Aktif üriner sistem enfeksiyonu olan hastalarda siklofosfamidin her zaman dikkatle kullanılması gerekir.
Mesna ile uygun bir tedavi ve/veya güçlü bir hidrasyon ile zorlu diürez mesane toksisitesi görülme sıklığını ve ciddiyetini belirgin olarak azaltabilir. Hastaların düzenli aralıklarla mesaneyi boşaltmalarının sağlanması önemlidir.

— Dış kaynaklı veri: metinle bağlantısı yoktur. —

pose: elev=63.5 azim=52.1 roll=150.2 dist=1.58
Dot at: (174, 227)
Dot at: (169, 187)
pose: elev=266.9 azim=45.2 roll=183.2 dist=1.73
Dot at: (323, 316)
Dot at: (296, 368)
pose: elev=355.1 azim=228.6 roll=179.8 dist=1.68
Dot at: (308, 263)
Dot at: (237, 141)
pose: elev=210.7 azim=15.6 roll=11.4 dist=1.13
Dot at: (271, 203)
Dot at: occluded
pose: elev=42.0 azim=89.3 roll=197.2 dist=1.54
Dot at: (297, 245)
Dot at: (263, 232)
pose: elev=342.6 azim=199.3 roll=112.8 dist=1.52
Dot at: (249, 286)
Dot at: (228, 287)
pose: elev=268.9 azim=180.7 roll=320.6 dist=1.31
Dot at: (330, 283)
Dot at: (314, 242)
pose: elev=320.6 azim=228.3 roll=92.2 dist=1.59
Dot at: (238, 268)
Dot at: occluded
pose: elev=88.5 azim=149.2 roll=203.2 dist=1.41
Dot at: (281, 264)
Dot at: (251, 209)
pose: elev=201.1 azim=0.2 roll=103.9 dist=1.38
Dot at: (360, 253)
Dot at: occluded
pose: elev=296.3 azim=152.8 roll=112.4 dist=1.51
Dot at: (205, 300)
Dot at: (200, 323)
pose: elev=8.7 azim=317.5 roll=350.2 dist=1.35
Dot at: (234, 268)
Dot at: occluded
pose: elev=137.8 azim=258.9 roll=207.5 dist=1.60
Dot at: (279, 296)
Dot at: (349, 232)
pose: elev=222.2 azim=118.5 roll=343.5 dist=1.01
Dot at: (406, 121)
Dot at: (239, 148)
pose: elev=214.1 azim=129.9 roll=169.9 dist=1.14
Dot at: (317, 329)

Hematüri siklofosfamid tedavisine ara verildikten sonra genellikle birkaç günde normale döner, ancak bazen inatçı karakterdedir.
Ağır hemorajik sistit durumunda genellikle siklofosfamid tedavisini kesmek gerekir.
Siklofosfamid tedavisi sırasında renal tübüler nekrozun da dahil olduğu nefrotoksisite de bildirilmiştir.
Siklofosfamid uygulaması sırasında toplam vücut suyu artışıyla ilişkili hiponatremi, akut su zehirlenmesi ve uygunsuz antidiüretik hormon salgılanması sendromu bildirilmiştir. Bu durumların fatal sonuçlanabildiği bildirilmiştir.
Kardiyotoksisite, kalp hastalarında kullanımı
Siklofosfamid tedavisi sırasında önemli derecelerde perikardiyal effüzyon ve kardiyak tamponadın da eşlik edebildiği miyokardit ve miyoperikardit görülebildiği ve bunun ağır, bazen de fatal olabilen konjestif kalp yetmezliğine yol açabildiği bildirilmiştir.
Histopatolojik inceleme primer olarak hemorajik miyokarditi göstermiştir.
Hemoperikardiyum hemorajik miyokardit ve miyokardiyal nekroza sekonder bulunmuştur.
Siklofosfamidin 2mg/kg'lık tek bir dozuyla akut kardiyak toksisite görülebileceği bildirilmiştir.
Siklofosfamid dahil tedavi şemalarına maruziyet sonrası hastalarda, kardiyotoksisitenin diğer belirtileri bulunmasa bile, ventriküler aritmiler (ventriküler taşiaritmiyle birlikte QT süresinde ciddi uzama dahil) yanında supraventriküler aritmiler (atriyal fibrilasyon ve flutter dahil) görülebildiği bildirilmiştir.
Siklofosfamidin kardiyotoksisite riski, örneğin siklofosfamidin yüksek dozlarda kullanılması sonrası, ileri yaşlarda kullanıldığında ve önceden kalp bölgesinden radyoterapi tedavisi görmüş ve/veya diğer kardiyotoksik ajanlarla daha önceden tedavi görmüş veya birlikte alan hastalarda artabilir. Bkz. Bölüm 4.5.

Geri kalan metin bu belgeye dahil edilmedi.